The Monument to the Ghetto Heroes commemorates the Warsaw Ghetto Uprising of 1943, when 750 Jewish residents of the Warsaw ghetto bravely took up arms against Nazi soldiers after they arrived to deport the remaining Jews in the ghetto to concentration camps.

The fighters in the ghetto were able to hold off the heavily armed and well-trained German soldiers for a month. Ultimately, the Nazis were able to quell the resistance, slowly but surely.

Roughly 56,000 Jews were then captured, approximately 7,000 were shot, and the rest were deported to concentration camps.

In a statement on her visit to the memorial, Trump said,

It was a privilege to pay my respects and remember, with gratitude, those who tenaciously fought against all odds. The monument, erected on the rubble of the Warsaw Ghetto, symbolizes the fight for freedom. I am profoundly grateful for those who fought and all those who continue to fight today.

Poland was the site of six Nazi death camps (killing centers) -- Chelmno, Belzec, Sobibor, Treblinka, Auschwitz-Birkenau, and Majdanek -- during World War II.

It's estimated the Nazis murdered at least three million Jewish citizens of Poland during the Holocaust.

The first daughter's visit to the Warsaw Ghetto Uprising memorial was welcomed by Jewish leaders, but her father's decision to skip it was seen as an insult.

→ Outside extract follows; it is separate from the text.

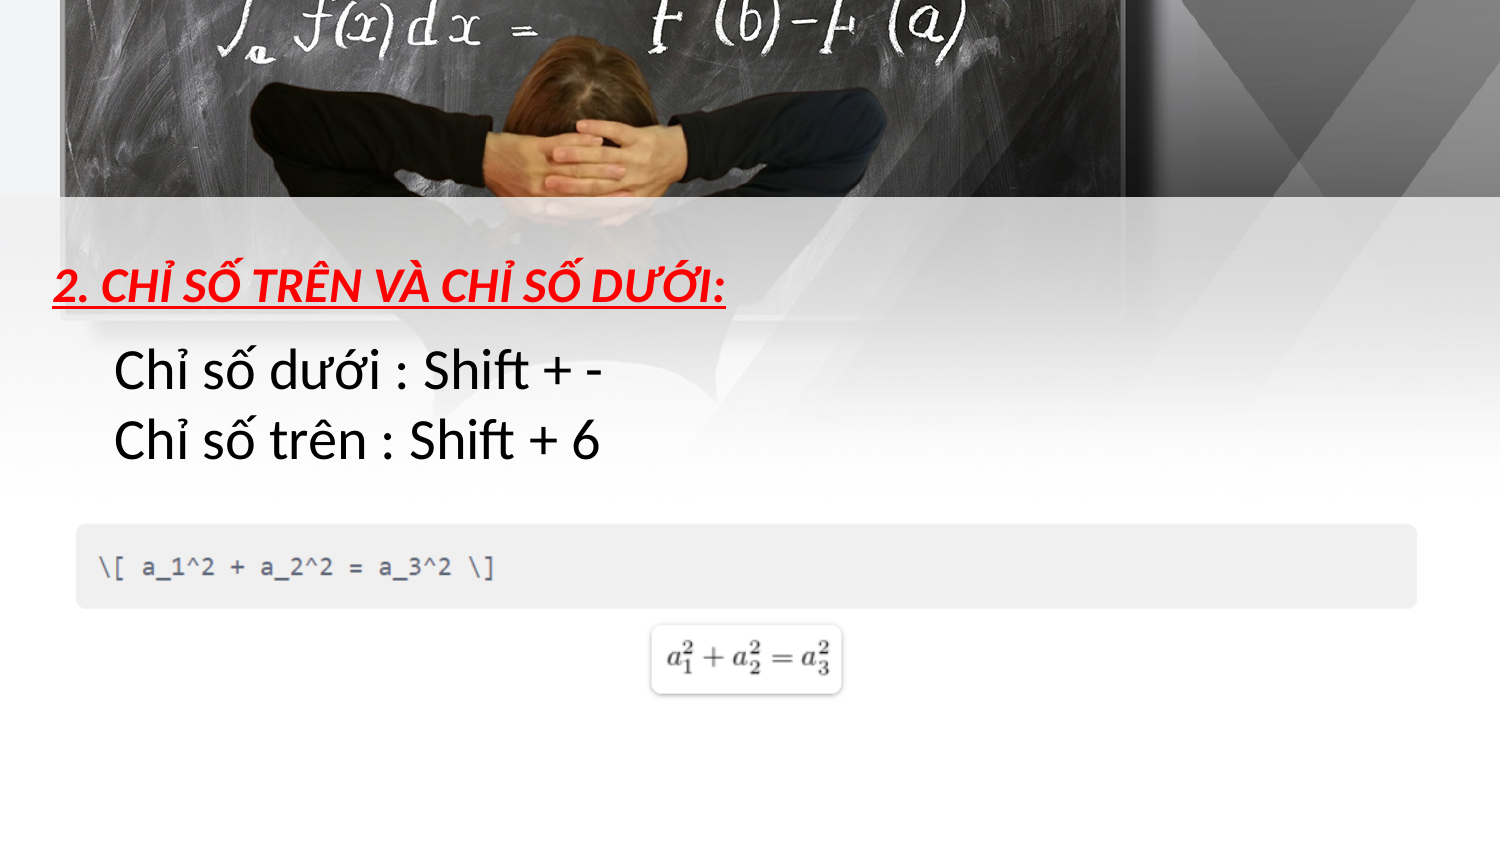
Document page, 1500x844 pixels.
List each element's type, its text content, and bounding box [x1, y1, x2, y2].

text_box Chỉ số dưới : Shift + - Chỉ số trên : Shift + 6 [99, 323, 619, 479]
picture [0, 0, 1500, 844]
text_box 2. CHỈ SỐ TRÊN VÀ CHỈ SỐ DƯỚI: [37, 244, 1500, 324]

She laid a wreath at the memorial alongside Poland's Chief Rabbi Michael Schudrich, who said her visit was “very, very important," The Times of Israel reports.

Schudrich added that her father's decision not to visit the memorial was "sad."

Donald Trump is the first U.S. president in decades to not visit the Warsaw Ghetto memorial.

On Thursday, Trump delivered a speech from the Warsaw Uprising Monument (dedicated to the Warsaw Uprising of 1944), which isn't far from the Monument to the Ghetto Heroes.

But, he still decided not to visit.

Jewish leaders in Poland are upset with the president for skipping the memorial.

A statement cosigned by the President of the Jewish Community of Warsaw, the President of the Union of the Jewish Communities in Poland, and Poland's Chief Rabbi Michael Schudrich, released on Thursday, said,

Ever since the fall of Communism in 1989, all US presidents and vice-presidents visiting Warsaw had made a point of visiting the Monument to the Heroes of the Warsaw Ghetto... We deeply regret that President Donald Trump, though speaking in public barely a mile away from the Monument, chose to break with that laudable tradition. We trust that this slight does not reflect the attitudes and feelings of the American people.

President Trump has come under criticism in the past for not being more outspoken in condemning antisemitism.

Relatedly, it didn't help matters when White House Press Secretary made some ignorant remarks during a press briefing that led people to accuse him of Holocaust denial.

In skipping the Monument to the Heroes of the Warsaw Ghetto, the president has arguably provided more ammunition to those who believe he's not doing enough in terms of exhibiting solidarity with Jews.

The president's visit to Warsaw marks his second trip abroad. He's also visiting Hamburg, Germany, for the G20 summit, where he's set to have his first official visit with Russian President Vladimir Putin on Friday, July 7.